Jack Eichel had a goal and two assists and Mark Stone also scored for the Golden Knights (9-3-1), who have won two in a row and six of their last seven. The Knights entered the game 0-3-1 on the road this year.

Brett Kulak and Zach Hyman replied for the Oilers (6-7-1), who have lost two straight despite getting captain Connor McDavid back from injury earlier than expected for the game.

Adin Hill made 27 saves for Vegas, while Stuart Skinner managed 31 stops for Edmonton.

Takeaways

Golden Knights: With an assist on the Knights’ second goal, William Karlsson has recorded at least a point in all five games he has played this season (two goals, four assists).
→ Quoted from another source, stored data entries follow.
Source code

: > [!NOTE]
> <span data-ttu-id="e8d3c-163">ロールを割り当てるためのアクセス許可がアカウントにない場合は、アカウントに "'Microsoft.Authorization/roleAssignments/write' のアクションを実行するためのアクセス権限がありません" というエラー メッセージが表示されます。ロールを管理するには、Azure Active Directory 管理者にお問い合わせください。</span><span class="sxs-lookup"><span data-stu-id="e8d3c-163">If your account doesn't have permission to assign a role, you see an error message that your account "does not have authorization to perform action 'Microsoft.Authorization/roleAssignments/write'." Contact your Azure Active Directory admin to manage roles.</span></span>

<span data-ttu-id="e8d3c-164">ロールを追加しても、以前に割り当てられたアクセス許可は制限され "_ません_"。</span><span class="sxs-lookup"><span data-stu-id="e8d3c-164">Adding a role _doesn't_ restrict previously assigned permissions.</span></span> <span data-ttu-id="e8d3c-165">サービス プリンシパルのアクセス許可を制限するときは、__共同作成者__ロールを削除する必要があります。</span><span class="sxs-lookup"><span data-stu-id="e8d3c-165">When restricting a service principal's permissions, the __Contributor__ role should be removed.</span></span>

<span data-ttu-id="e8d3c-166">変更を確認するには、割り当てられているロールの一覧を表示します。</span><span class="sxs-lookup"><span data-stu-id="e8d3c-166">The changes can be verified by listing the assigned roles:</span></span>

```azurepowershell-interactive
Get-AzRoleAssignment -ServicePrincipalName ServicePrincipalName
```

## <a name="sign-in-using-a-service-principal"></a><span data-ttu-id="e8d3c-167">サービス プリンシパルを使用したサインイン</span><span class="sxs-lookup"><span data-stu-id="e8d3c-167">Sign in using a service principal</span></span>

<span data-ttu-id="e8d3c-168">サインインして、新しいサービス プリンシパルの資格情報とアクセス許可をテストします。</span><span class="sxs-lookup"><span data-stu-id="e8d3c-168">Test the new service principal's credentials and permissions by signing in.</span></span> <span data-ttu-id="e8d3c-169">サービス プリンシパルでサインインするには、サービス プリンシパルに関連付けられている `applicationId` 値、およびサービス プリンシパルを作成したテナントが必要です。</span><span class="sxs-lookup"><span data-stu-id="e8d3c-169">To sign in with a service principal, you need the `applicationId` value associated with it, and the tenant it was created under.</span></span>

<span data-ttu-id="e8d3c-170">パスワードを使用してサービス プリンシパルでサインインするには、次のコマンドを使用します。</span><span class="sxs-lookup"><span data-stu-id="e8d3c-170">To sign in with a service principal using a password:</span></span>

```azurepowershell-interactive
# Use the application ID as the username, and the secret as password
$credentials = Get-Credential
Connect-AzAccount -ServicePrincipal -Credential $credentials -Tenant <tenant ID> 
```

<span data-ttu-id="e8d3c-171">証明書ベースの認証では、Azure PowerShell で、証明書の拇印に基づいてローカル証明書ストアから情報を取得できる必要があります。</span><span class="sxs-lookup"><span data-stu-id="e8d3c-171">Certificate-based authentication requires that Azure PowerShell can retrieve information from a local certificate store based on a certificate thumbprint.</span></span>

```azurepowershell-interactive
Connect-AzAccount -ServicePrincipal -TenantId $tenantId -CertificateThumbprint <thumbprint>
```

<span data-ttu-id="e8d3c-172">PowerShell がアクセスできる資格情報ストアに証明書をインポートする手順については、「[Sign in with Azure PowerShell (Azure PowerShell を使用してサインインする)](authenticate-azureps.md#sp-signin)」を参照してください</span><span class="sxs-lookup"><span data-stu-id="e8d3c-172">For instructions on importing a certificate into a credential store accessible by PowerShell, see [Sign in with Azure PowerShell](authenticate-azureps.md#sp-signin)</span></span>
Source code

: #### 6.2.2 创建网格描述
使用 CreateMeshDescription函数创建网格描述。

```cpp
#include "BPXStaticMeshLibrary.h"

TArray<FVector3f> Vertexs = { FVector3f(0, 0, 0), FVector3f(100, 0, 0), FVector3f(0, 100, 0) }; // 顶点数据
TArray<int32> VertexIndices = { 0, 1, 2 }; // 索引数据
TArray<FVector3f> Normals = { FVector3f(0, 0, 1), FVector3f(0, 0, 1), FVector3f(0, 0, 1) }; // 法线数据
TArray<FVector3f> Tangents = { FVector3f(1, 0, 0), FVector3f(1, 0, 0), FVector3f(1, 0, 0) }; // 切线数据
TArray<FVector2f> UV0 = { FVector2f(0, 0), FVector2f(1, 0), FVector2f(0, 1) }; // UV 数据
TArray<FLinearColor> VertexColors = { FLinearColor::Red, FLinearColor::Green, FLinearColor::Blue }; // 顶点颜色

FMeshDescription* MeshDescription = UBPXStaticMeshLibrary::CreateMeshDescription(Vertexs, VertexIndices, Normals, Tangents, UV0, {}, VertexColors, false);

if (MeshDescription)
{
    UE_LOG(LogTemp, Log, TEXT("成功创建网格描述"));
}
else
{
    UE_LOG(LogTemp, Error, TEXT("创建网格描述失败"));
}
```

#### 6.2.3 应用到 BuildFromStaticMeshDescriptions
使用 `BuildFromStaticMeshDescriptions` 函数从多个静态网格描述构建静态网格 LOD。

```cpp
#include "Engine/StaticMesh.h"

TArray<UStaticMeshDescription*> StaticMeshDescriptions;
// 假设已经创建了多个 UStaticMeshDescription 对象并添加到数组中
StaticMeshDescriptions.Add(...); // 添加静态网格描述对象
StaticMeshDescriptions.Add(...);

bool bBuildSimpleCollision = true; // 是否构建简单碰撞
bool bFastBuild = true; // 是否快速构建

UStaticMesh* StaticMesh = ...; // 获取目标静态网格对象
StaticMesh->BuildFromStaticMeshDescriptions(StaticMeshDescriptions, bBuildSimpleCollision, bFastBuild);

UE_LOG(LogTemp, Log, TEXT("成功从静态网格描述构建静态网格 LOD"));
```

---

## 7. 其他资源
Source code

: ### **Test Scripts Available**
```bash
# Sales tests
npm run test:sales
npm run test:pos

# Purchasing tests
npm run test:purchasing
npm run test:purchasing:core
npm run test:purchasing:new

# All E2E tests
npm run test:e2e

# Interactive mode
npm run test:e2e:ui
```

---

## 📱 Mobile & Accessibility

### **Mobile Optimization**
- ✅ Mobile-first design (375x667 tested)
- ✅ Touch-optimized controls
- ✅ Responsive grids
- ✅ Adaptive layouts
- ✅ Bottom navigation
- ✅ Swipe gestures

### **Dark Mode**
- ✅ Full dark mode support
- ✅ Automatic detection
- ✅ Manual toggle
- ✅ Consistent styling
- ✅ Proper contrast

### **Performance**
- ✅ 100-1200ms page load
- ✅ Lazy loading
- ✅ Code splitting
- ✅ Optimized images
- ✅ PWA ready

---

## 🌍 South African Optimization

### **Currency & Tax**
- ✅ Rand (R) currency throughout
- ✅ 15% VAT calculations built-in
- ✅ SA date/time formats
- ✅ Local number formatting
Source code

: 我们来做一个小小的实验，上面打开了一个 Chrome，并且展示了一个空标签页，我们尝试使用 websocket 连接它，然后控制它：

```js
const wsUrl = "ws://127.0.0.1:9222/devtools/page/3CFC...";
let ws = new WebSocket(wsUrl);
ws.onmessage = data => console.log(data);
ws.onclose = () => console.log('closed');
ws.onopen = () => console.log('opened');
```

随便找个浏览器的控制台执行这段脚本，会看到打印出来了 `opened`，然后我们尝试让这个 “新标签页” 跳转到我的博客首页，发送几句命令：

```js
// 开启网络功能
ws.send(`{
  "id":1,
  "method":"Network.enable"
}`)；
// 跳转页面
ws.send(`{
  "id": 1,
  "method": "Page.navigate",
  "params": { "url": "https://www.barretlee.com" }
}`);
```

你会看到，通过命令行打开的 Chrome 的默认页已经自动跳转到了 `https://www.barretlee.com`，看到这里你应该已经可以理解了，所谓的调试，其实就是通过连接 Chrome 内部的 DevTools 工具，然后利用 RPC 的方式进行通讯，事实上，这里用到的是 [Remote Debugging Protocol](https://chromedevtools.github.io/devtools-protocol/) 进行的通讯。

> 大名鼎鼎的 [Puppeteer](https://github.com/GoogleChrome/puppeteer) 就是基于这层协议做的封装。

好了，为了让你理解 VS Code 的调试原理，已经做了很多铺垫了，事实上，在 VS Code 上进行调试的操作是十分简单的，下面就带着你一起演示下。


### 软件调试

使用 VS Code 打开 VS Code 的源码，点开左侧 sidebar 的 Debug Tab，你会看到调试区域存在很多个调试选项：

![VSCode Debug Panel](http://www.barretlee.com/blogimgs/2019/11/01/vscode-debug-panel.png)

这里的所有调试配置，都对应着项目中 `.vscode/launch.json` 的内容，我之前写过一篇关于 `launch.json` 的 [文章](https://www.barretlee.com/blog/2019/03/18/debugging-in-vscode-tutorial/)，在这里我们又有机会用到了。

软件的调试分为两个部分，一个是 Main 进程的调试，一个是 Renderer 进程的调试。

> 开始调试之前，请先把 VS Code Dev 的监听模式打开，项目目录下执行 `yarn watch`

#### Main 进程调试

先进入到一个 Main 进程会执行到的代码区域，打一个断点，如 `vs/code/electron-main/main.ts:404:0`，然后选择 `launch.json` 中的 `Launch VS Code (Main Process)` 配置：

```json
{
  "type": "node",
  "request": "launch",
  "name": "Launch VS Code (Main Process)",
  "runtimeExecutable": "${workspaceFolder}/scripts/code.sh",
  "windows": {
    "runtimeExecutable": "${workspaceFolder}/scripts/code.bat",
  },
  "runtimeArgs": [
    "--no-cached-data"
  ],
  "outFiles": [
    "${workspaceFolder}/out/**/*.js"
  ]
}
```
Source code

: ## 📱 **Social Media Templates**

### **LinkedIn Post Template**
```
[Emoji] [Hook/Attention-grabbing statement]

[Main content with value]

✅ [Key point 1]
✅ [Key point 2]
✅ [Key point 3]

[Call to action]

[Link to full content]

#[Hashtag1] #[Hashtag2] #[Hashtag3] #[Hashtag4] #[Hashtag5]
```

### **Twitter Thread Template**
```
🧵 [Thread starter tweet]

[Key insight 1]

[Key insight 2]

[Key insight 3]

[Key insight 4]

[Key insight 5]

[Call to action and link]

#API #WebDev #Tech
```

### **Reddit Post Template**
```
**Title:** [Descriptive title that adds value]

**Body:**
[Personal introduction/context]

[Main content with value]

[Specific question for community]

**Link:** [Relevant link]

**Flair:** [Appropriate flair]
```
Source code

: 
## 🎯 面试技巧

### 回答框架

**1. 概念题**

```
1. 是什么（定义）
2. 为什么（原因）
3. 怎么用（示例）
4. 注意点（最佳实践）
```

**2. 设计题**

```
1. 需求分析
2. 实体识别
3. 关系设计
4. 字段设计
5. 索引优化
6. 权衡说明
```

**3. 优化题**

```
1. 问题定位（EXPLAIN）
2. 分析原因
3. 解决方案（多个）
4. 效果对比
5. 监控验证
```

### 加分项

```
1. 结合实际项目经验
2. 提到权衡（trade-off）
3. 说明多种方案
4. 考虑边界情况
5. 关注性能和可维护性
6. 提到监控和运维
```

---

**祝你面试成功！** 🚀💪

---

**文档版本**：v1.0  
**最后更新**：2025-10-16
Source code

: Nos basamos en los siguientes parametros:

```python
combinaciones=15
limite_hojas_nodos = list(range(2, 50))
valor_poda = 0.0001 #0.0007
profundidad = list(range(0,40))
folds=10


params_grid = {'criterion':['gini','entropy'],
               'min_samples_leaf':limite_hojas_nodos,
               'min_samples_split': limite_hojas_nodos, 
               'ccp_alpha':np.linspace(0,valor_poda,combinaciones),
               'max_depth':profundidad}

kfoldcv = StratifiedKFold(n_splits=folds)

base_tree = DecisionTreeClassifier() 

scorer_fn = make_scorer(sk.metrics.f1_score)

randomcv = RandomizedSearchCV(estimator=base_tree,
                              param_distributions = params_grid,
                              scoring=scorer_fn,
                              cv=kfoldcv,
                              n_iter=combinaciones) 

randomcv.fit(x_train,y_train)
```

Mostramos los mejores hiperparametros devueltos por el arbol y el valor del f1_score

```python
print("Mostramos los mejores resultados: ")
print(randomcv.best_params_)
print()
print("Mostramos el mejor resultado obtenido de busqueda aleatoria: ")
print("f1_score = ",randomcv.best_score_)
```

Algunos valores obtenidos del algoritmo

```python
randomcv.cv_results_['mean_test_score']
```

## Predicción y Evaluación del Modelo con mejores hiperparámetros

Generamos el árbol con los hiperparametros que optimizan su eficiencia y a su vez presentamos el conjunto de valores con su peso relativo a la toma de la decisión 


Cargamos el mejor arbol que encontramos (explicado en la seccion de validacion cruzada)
Oilers: McDavid was a surprise starter for the Oilers, coming back just nine days after suffering an ankle injury in Columbus and initially being expected to miss two to three weeks. The star forward came into the contest with 11 points (three goals, eight assists) during a six-game point streak versus the Golden Knights, but was held pointless on the night.

Key moment

With just 48.4 seconds left to play, the Golden Knights won a race to the corner and Ivan Barbashev was able to send it out to a hard-charging Hanifin, who sent a shot glove-side that beat Skinner for his second goal of the third period and third of the season.

Key stat

It was Hyman’s third goal in the last four games after the veteran forward went scoreless in his first 10 games this season following a 54-goal campaign last year. Hyman now has five goals in his last six games against Vegas.

Up next

Golden Knights: Head to Seattle to face the Kraken on Friday.

Oilers: Travel to Vancouver on a quick one-game trip to clash with the Canucks on Saturday.